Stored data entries

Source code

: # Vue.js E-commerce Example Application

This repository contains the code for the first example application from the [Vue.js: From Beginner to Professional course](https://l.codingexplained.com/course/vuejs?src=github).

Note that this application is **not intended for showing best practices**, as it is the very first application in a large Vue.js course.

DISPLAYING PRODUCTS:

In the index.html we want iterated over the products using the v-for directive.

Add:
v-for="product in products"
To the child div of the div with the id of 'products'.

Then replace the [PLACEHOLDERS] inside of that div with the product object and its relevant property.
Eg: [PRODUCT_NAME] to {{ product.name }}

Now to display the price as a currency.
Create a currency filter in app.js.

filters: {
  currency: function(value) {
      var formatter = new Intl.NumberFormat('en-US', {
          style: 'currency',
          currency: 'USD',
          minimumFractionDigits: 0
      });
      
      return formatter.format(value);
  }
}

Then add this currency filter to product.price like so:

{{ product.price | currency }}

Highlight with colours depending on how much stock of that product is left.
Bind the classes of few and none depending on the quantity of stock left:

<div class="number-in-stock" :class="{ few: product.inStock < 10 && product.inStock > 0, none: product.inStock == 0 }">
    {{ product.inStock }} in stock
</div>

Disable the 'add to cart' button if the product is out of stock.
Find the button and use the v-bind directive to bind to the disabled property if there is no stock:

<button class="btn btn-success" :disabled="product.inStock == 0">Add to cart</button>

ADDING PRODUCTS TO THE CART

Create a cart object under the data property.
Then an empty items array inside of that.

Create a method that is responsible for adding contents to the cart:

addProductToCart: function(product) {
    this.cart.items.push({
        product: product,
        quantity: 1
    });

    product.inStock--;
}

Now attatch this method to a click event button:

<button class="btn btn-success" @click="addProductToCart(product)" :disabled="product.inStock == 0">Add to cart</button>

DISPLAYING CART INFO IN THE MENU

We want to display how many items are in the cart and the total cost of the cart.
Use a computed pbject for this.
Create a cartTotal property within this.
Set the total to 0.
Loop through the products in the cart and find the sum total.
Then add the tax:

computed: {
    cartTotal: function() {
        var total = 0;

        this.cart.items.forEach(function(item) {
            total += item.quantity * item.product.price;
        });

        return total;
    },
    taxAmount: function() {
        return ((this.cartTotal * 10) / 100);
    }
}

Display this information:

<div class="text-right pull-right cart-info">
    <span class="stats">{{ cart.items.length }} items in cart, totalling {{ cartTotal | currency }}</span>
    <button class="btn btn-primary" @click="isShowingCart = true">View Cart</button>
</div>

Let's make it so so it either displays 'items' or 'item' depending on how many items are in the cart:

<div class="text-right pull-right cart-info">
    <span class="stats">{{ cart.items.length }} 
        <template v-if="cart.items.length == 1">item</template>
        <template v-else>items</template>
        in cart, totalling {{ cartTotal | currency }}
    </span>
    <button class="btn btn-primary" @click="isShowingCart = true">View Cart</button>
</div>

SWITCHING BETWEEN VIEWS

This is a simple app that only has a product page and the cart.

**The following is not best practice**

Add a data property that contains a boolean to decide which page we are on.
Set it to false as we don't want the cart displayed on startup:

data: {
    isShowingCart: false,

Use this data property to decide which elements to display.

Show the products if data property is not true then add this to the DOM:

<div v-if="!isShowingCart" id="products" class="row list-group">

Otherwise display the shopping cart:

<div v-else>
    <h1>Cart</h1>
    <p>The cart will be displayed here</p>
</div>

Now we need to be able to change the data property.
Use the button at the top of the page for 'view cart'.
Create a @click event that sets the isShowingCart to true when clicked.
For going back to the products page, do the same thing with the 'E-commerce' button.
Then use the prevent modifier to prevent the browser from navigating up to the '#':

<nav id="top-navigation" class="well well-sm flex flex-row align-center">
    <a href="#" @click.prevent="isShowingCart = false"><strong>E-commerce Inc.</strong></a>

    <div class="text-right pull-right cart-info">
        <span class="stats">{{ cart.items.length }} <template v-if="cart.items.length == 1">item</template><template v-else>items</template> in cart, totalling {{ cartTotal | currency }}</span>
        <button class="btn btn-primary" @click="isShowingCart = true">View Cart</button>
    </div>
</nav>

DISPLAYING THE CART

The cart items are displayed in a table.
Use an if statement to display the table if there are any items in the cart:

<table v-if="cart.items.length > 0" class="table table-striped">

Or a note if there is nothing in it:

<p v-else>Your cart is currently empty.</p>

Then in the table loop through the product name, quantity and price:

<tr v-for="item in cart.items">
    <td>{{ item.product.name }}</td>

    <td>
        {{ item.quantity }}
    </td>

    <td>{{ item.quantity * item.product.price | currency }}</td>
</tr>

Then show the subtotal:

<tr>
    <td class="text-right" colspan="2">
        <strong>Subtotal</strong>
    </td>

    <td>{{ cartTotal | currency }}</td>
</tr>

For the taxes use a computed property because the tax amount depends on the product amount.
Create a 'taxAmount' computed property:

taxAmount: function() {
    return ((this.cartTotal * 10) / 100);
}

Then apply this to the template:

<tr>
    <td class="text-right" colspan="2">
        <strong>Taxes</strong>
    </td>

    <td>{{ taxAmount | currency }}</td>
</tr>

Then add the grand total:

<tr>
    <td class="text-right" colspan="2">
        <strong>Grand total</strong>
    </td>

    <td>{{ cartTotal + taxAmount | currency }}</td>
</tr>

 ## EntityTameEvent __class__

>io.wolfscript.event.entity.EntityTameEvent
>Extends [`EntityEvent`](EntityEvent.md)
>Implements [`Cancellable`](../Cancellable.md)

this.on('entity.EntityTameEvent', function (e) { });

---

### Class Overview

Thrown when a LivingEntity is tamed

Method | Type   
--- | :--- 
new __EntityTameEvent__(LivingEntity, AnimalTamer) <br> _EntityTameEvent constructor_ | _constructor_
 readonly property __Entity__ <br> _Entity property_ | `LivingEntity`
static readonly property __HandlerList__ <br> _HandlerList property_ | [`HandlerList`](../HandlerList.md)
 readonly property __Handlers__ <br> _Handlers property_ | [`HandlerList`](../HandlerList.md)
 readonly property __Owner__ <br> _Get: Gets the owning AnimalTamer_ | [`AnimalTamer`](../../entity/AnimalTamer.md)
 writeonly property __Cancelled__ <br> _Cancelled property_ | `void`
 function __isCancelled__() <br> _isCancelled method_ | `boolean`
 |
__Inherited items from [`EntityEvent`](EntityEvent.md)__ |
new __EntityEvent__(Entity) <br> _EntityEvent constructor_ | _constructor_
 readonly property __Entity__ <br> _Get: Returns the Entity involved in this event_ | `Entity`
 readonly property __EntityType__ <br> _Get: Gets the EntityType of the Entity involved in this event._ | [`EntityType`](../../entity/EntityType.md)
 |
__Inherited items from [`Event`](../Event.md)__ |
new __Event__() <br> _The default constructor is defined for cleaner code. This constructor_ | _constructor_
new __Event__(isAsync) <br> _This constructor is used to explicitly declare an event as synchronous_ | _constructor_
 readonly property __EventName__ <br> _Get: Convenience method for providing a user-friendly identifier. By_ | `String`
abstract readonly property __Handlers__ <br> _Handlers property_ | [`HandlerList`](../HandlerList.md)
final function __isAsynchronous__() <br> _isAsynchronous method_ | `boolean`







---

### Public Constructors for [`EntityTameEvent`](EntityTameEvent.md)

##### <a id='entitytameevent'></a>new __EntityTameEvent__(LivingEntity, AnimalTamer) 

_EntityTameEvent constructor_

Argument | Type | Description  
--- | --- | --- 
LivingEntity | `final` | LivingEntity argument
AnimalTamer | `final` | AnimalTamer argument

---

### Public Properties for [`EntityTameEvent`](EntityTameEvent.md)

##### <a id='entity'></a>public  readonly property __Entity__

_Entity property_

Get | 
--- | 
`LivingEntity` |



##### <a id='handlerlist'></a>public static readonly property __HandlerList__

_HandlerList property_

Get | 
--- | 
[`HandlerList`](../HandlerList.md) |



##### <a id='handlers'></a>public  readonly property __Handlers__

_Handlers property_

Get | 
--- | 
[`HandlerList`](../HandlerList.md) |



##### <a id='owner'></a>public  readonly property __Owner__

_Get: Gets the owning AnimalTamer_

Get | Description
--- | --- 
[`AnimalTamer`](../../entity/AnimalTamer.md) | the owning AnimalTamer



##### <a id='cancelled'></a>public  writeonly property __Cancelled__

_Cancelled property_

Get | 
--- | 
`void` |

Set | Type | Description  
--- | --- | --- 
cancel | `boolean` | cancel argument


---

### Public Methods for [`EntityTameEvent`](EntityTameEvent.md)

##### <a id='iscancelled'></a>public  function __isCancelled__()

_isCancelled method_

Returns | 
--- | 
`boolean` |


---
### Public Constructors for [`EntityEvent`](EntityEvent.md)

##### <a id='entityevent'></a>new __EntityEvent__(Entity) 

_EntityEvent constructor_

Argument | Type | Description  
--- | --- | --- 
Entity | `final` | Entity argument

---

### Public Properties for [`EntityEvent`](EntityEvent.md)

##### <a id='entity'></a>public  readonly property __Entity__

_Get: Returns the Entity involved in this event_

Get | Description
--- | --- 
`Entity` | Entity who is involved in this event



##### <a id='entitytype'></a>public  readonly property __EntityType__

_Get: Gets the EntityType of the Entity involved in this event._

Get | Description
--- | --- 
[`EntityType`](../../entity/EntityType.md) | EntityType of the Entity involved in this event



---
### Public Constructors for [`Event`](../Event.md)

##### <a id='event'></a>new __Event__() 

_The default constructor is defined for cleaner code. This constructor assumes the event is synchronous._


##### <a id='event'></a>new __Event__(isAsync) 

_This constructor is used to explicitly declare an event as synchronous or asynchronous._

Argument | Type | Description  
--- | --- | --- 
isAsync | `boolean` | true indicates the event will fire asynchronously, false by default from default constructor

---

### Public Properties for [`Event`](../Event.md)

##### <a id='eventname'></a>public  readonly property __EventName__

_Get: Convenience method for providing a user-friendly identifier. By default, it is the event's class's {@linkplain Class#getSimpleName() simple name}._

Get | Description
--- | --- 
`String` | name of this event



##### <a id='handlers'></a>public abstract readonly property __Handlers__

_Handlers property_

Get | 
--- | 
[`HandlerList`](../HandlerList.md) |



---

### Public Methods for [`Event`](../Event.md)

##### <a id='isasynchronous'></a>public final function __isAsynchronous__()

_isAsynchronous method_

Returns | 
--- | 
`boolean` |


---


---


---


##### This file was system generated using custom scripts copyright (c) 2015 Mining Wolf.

Work to be completed: Reproduce the material verbatim from its first line through the line containing "Create a currency filter in app.js.", including that line.

Response below:
Source code

: # Vue.js E-commerce Example Application

This repository contains the code for the first example application from the [Vue.js: From Beginner to Professional course](https://l.codingexplained.com/course/vuejs?src=github).

Note that this application is **not intended for showing best practices**, as it is the very first application in a large Vue.js course.

DISPLAYING PRODUCTS:

In the index.html we want iterated over the products using the v-for directive.

Add:
v-for="product in products"
To the child div of the div with the id of 'products'.

Then replace the [PLACEHOLDERS] inside of that div with the product object and its relevant property.
Eg: [PRODUCT_NAME] to {{ product.name }}

Now to display the price as a currency.
Create a currency filter in app.js.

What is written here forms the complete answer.